Fisher J B (1981) Wound healing by exposed secondary xylem in Adansonia (Bombacaceae). IAWA Bulletin, 2(4): 193-199.
After large branches of Adansonia digitata were transversely cut, the entire surface of secondary xylem and pith responded by producing wound tissue. Eight days after cutting, the surface 1-3 cm of xylem cells died and xylem parenchyma cells beneath expanded, divided, and deposited tannin-like compounds. After 56 days, xylem and pith parenchyma, especially the wide zones of terminal parenchyma, proliferated further as did the exposed cambial zone. Transversely cut roots showed more proliferation than stems. A new cambium regenerated across the xylem surface of the proliferation of root xylem (i.e. a callus). Large branches (approx. 16-21 yr old at the time of cutting) continued to produce an uninterrupted surface zone of wound parenchyma, similar in structure to normal bark, derived from pith, ray and axial parenchyma. A thin surface periderm covered the wound tissue, and a wound cambium was not formed 15 yr after wounding. The proliferation of aged parenchyma cells in response to wounding is related to normal wood structure in the Bombacaceae. However, a similar response to branch cutting was not observed in two other species of this family. From author's summary.
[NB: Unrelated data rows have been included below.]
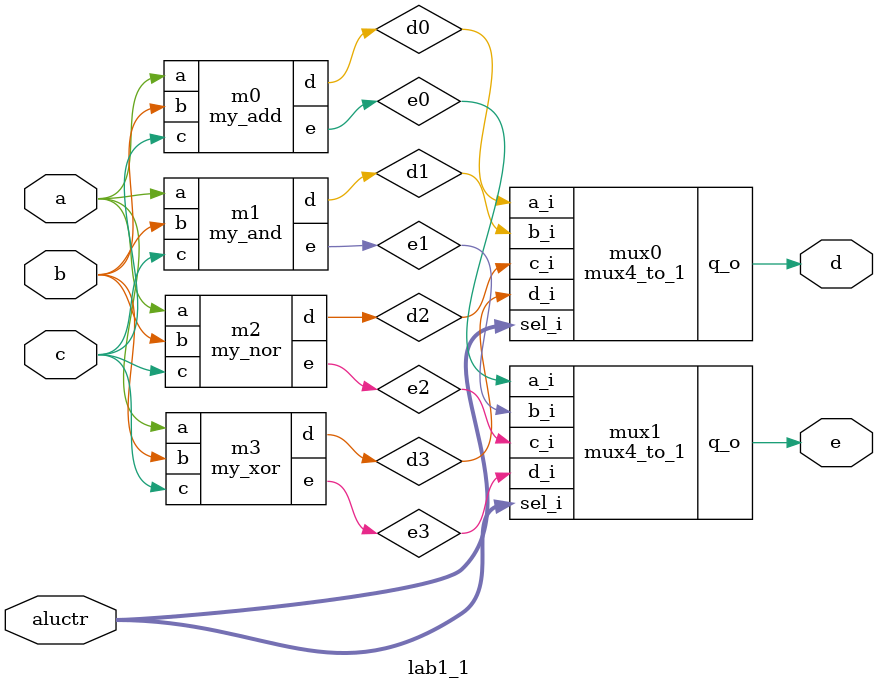
<source format=v>
`timescale 1ns/100ps

module myxor(out, a, b);
    input a, b;
    output out;
	
	wire not_a, not_b, and_1, and_2;
    
	not not0(not_a, a);
	not not1(not_b, b);
	and and1(and_1, not_a, b);
	and and0(and_2, a, not_b);
	
	or or0(out, and_1, and_2);
endmodule

module mux4_to_1(q_o, a_i, b_i, c_i, d_i, sel_i);
	input a_i;
	input b_i;
	input c_i;
	input d_i;
	input [1:0] sel_i;
	output q_o;

	reg q_o;

	always @(a_i or b_i or c_i or d_i or sel_i) begin
		case (sel_i)
			2'b00 : q_o = a_i;
			2'b01 : q_o = b_i;
			2'b10 : q_o = c_i;
			2'b11 : q_o = d_i;
		endcase
	end
endmodule 

module my_add (e, d, a, b, c);
	input a, b, c;
	output e, d;
	wire and0, and1, and2, xor0;
	
	and and_0(and0, a, b);
	and and_1(and1, b, c);
	and and_2(and2, a, c);
	myxor myxor_0(xor0, b, c);
	or or_0(e, and0, and1, and2);
	myxor myxor_1(d, a, xor0);
endmodule

module my_and (e, d, a, b, c);
	input a, b, c;
	output e, d;

	and and_0(d, a, b);
	assign e = 0;
endmodule

module my_nor (e, d, a, b, c);
	input a, b, c;
	output e, d;

	wire or0;
	or or_0(or0, a, b);
	not not_0(d, or0);
	assign e = 0;
endmodule

module my_xor (e, d, a, b, c);
	input a, b, c;
	output e, d;

	myxor myxor0(d, a, b);
	assign e = 0;
endmodule

module lab1_1 (a, b, c, aluctr, d, e);
	input a, b, c;
	input [1:0] aluctr;
	output d, e;
	
	wire d0,d1,d2,d3,e0,e1,e2,e3;

	my_add	m0(e0, d0, a, b, c);
	my_and	m1(e1, d1, a, b, c);
	my_nor	m2(e2, d2, a, b, c);
	my_xor	m3(e3, d3, a, b, c);
	
	mux4_to_1 mux0(d, d0, d1, d2, d3, aluctr);
	mux4_to_1 mux1(e, e0, e1, e2, e3, aluctr);

endmodule
</source>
Heel W A van (1974) On dichotomy, with special reference to the funicles of the ovules of Adansonia. Proceedings, Koninklijke Nederlandse Akademie van Wetenschappen, 77: 321-337.
Analyses the morphology of the gynoeceum of A. digitata with special reference to the funicles of the ovules, which exhibit repeated dichotomous branching, and discusses various characters dinstinguishing the genus Adansonia from the genus Bombax, suggesting the erection of a subfamily Adansonieae.
Rashford J (1994) Africa's Baobab tree: Why monkey names? Journal of Ethnobiology, 14(2): 173-183
Monkey bread and monkey tamarind are two of the common names that appear in published accounts of Africa's well-known baobab tree (Adansonia digitata L.). These monkey names are generally assumed to be derived from the simple fact that monkeys eat the baobab's fruit. Although this literal interpretation seems obvious, it is neither the only one, nor is it necessarily the correct one. In the Caribbean, the use of monkey in the compound common names for the baobab and other plants implies imitation. The name monkey tamarind, for example, indicates that the baobab is like the tamarind tree (Tamarindus indica L.). It mimics the tamarind just as a monkey does a human. This is consistent with what we find in other parts of the world where the baobab is also identified as a kind of tamarind, though without the name monkey.
Yazzie D, VanderJagt D J, Pastuszyn A, Okolo A and Glew R H (1994) The amino acid and mineral content of baobab (Adansonia digitata L.) leaves. Journal of Food Composition and Analysis, 7(3): 189-193
Baobab (Adansonia digitata) leaf contained 10.6% (dry weight) protein and an amino acid composition which compared favourably to that of an "ideal" protein: valine (5.9%), phenylalanine + tyrosine (9.6%), isoleucine (6.3%), lysine (5.7%), arginine (8.5%), threonine (3.9%), cysteine + methionine (4.8%) and tryptophan (1.5%). In terms of mineral content, baobab leaf was an excellent source of calcium, iron, potassium, magnesium, manganese, molybdenum, phosphorus and zinc. The data indicate that quantitatively and qualitatively baobab leaf can serve as a significant protein and mineral source for populations such as the Hausa group and other ethnic populations in Africa for whom it is a staple food.